▶ **Try it**
Everything before the line containing "histopathology image is" is to be left out; repeat that line and all lines after it exactly, to the end of the data.
==============================
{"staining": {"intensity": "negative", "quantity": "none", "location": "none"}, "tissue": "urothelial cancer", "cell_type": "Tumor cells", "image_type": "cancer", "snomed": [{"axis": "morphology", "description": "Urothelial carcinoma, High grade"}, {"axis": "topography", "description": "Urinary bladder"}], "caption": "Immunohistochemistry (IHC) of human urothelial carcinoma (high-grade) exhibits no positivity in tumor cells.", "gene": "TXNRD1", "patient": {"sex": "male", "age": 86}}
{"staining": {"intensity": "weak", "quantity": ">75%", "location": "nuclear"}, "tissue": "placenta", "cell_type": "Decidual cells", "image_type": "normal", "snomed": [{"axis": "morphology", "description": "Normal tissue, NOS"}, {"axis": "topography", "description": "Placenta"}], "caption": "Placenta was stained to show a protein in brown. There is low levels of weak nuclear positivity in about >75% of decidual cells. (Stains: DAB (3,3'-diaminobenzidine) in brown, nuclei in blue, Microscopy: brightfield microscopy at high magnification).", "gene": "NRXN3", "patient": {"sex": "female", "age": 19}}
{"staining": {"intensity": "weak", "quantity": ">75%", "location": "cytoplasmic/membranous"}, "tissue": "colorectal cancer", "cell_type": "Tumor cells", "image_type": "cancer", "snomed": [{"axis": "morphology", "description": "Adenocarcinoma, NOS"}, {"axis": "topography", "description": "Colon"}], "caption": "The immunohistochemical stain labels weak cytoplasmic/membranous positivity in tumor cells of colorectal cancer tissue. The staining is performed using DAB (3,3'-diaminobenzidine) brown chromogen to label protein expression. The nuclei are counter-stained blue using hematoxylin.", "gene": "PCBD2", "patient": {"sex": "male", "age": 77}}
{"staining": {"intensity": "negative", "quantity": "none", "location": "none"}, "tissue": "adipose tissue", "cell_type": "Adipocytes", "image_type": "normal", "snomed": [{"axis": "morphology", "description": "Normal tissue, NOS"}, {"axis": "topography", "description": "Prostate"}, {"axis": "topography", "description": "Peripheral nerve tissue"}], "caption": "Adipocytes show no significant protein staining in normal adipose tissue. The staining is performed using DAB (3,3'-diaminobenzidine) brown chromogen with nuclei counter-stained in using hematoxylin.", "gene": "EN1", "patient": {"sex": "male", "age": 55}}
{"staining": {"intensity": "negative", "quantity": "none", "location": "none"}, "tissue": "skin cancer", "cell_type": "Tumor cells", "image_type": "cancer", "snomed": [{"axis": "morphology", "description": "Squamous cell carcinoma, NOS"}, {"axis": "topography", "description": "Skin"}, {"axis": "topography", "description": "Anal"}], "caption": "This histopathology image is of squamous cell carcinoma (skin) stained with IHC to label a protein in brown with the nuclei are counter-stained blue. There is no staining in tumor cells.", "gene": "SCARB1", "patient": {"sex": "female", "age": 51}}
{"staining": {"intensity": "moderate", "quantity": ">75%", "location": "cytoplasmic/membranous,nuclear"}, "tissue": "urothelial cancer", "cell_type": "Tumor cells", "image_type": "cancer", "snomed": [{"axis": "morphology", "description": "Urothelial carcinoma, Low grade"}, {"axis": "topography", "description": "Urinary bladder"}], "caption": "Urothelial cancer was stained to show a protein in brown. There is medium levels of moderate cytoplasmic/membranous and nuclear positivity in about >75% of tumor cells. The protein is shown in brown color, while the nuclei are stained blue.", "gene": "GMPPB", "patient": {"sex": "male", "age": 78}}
==============================
▶ **Finished task**
{"staining": {"intensity": "negative", "quantity": "none", "location": "none"}, "tissue": "skin cancer", "cell_type": "Tumor cells", "image_type": "cancer", "snomed": [{"axis": "morphology", "description": "Squamous cell carcinoma, NOS"}, {"axis": "topography", "description": "Skin"}, {"axis": "topography", "description": "Anal"}], "caption": "This histopathology image is of squamous cell carcinoma (skin) stained with IHC to label a protein in brown with the nuclei are counter-stained blue. There is no staining in tumor cells.", "gene": "SCARB1", "patient": {"sex": "female", "age": 51}}
{"staining": {"intensity": "moderate", "quantity": ">75%", "location": "cytoplasmic/membranous,nuclear"}, "tissue": "urothelial cancer", "cell_type": "Tumor cells", "image_type": "cancer", "snomed": [{"axis": "morphology", "description": "Urothelial carcinoma, Low grade"}, {"axis": "topography", "description": "Urinary bladder"}], "caption": "Urothelial cancer was stained to show a protein in brown. There is medium levels of moderate cytoplasmic/membranous and nuclear positivity in about >75% of tumor cells. The protein is shown in brown color, while the nuclei are stained blue.", "gene": "GMPPB", "patient": {"sex": "male", "age": 78}}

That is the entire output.